Please copy out the entries below exactly, beginning with the line that contains "のが完成後には撤去されま" and ending with the line that contains "るかを確認します。足場で", and include nothing outside that span.

## Records for this task
Start of Block

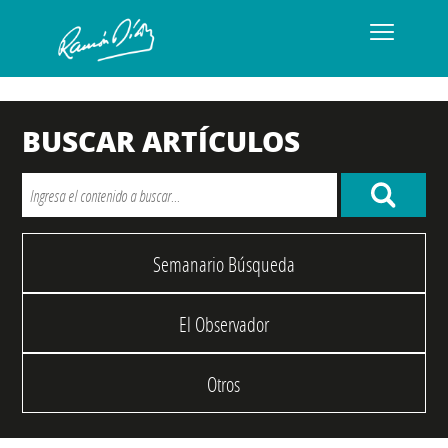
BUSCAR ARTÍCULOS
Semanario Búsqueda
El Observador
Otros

End of Block
Start of Block

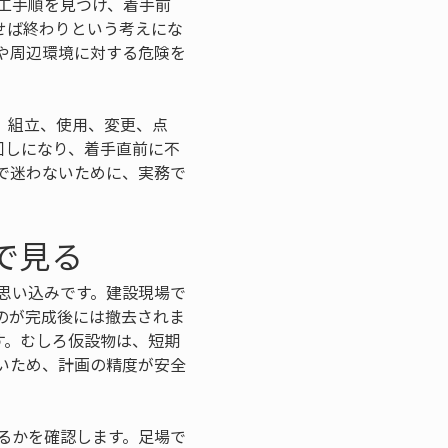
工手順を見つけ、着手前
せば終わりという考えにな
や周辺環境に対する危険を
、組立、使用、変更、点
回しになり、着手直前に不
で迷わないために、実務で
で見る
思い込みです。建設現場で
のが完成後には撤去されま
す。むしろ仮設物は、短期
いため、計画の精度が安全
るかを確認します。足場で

End of Block

## Exercise output
のが完成後には撤去されま
す。むしろ仮設物は、短期
いため、計画の精度が安全
るかを確認します。足場で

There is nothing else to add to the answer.